_ACTION ITEM_
Please restate the data word for word, leaving out no line.

_THE INPUT_
________________________________________

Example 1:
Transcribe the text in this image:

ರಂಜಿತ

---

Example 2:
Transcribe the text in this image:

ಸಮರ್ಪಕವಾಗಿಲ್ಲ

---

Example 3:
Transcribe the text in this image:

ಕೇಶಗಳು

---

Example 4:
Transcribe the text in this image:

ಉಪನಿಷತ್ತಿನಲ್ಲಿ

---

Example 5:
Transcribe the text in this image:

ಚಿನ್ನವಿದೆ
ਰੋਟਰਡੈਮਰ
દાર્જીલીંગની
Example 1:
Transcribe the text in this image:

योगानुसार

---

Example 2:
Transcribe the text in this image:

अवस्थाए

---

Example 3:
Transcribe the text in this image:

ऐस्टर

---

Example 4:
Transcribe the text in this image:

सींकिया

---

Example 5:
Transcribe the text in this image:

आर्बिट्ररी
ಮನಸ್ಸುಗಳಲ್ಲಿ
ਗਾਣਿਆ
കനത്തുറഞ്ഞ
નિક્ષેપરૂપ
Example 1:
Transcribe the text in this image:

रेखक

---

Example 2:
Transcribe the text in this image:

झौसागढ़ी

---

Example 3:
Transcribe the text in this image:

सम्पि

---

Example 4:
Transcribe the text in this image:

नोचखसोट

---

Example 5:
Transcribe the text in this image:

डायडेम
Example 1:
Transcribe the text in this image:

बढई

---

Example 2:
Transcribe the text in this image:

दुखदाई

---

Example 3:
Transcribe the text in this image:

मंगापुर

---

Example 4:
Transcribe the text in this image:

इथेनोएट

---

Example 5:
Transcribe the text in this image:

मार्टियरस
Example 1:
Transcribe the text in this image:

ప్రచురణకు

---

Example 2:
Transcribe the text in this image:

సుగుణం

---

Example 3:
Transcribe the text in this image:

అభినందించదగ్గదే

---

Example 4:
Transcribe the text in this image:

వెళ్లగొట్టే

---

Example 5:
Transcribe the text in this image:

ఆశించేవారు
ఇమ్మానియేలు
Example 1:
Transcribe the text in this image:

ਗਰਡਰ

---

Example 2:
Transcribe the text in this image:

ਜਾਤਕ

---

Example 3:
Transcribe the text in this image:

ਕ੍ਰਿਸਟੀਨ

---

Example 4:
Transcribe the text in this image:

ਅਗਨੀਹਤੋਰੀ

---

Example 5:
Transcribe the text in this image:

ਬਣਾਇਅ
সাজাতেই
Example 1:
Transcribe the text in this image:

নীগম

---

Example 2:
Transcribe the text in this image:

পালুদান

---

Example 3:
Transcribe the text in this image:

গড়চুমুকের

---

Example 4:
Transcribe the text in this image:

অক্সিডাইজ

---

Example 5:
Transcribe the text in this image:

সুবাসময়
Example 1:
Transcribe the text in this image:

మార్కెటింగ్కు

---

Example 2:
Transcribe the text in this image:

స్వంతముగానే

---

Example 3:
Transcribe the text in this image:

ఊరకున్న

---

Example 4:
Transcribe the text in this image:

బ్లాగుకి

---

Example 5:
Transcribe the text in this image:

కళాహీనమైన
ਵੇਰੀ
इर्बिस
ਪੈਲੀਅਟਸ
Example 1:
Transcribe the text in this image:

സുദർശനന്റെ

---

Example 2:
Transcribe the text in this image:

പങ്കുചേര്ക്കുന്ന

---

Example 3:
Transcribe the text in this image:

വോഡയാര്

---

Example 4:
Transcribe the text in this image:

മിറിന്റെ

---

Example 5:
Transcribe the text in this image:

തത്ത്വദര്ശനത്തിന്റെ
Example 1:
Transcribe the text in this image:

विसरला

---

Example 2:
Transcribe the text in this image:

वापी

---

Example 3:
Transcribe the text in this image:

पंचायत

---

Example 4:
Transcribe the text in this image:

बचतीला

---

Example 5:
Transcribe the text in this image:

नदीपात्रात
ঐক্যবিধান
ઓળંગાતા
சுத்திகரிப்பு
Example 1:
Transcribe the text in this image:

________________________________________

_TASK RESPONSE_
Example 1:
Transcribe the text in this image:

ರಂಜಿತ

---

Example 2:
Transcribe the text in this image:

ಸಮರ್ಪಕವಾಗಿಲ್ಲ

---

Example 3:
Transcribe the text in this image:

ಕೇಶಗಳು

---

Example 4:
Transcribe the text in this image:

ಉಪನಿಷತ್ತಿನಲ್ಲಿ

---

Example 5:
Transcribe the text in this image:

ಚಿನ್ನವಿದೆ
ਰੋਟਰਡੈਮਰ
દાર્જીલીંગની
Example 1:
Transcribe the text in this image:

योगानुसार

---

Example 2:
Transcribe the text in this image:

अवस्थाए

---

Example 3:
Transcribe the text in this image:

ऐस्टर

---

Example 4:
Transcribe the text in this image:

सींकिया

---

Example 5:
Transcribe the text in this image:

आर्बिट्ररी
ಮನಸ್ಸುಗಳಲ್ಲಿ
ਗਾਣਿਆ
കനത്തുറഞ്ഞ
નિક્ષેપરૂપ
Example 1:
Transcribe the text in this image:

रेखक

---

Example 2:
Transcribe the text in this image:

झौसागढ़ी

---

Example 3:
Transcribe the text in this image:

सम्पि

---

Example 4:
Transcribe the text in this image:

नोचखसोट

---

Example 5:
Transcribe the text in this image:

डायडेम
Example 1:
Transcribe the text in this image:

बढई

---

Example 2:
Transcribe the text in this image:

दुखदाई

---

Example 3:
Transcribe the text in this image:

मंगापुर

---

Example 4:
Transcribe the text in this image:

इथेनोएट

---

Example 5:
Transcribe the text in this image:

मार्टियरस
Example 1:
Transcribe the text in this image:

ప్రచురణకు

---

Example 2:
Transcribe the text in this image:

సుగుణం

---

Example 3:
Transcribe the text in this image:

అభినందించదగ్గదే

---

Example 4:
Transcribe the text in this image:

వెళ్లగొట్టే

---

Example 5:
Transcribe the text in this image:

ఆశించేవారు
ఇమ్మానియేలు
Example 1:
Transcribe the text in this image:

ਗਰਡਰ

---

Example 2:
Transcribe the text in this image:

ਜਾਤਕ

---

Example 3:
Transcribe the text in this image:

ਕ੍ਰਿਸਟੀਨ

---

Example 4:
Transcribe the text in this image:

ਅਗਨੀਹਤੋਰੀ

---

Example 5:
Transcribe the text in this image:

ਬਣਾਇਅ
সাজাতেই
Example 1:
Transcribe the text in this image:

নীগম

---

Example 2:
Transcribe the text in this image:

পালুদান

---

Example 3:
Transcribe the text in this image:

গড়চুমুকের

---

Example 4:
Transcribe the text in this image:

অক্সিডাইজ

---

Example 5:
Transcribe the text in this image:

সুবাসময়
Example 1:
Transcribe the text in this image:

మార్కెటింగ్కు

---

Example 2:
Transcribe the text in this image:

స్వంతముగానే

---

Example 3:
Transcribe the text in this image:

ఊరకున్న

---

Example 4:
Transcribe the text in this image:

బ్లాగుకి

---

Example 5:
Transcribe the text in this image:

కళాహీనమైన
ਵੇਰੀ
इर्बिस
ਪੈਲੀਅਟਸ
Example 1:
Transcribe the text in this image:

സുദർശനന്റെ

---

Example 2:
Transcribe the text in this image:

പങ്കുചേര്ക്കുന്ന

---

Example 3:
Transcribe the text in this image:

വോഡയാര്

---

Example 4:
Transcribe the text in this image:

മിറിന്റെ

---

Example 5:
Transcribe the text in this image:

തത്ത്വദര്ശനത്തിന്റെ
Example 1:
Transcribe the text in this image:

विसरला

---

Example 2:
Transcribe the text in this image:

वापी

---

Example 3:
Transcribe the text in this image:

पंचायत

---

Example 4:
Transcribe the text in this image:

बचतीला

---

Example 5:
Transcribe the text in this image:

नदीपात्रात
ঐক্যবিধান
ઓળંગાતા
சுத்திகரிப்பு
Example 1:
Transcribe the text in this image:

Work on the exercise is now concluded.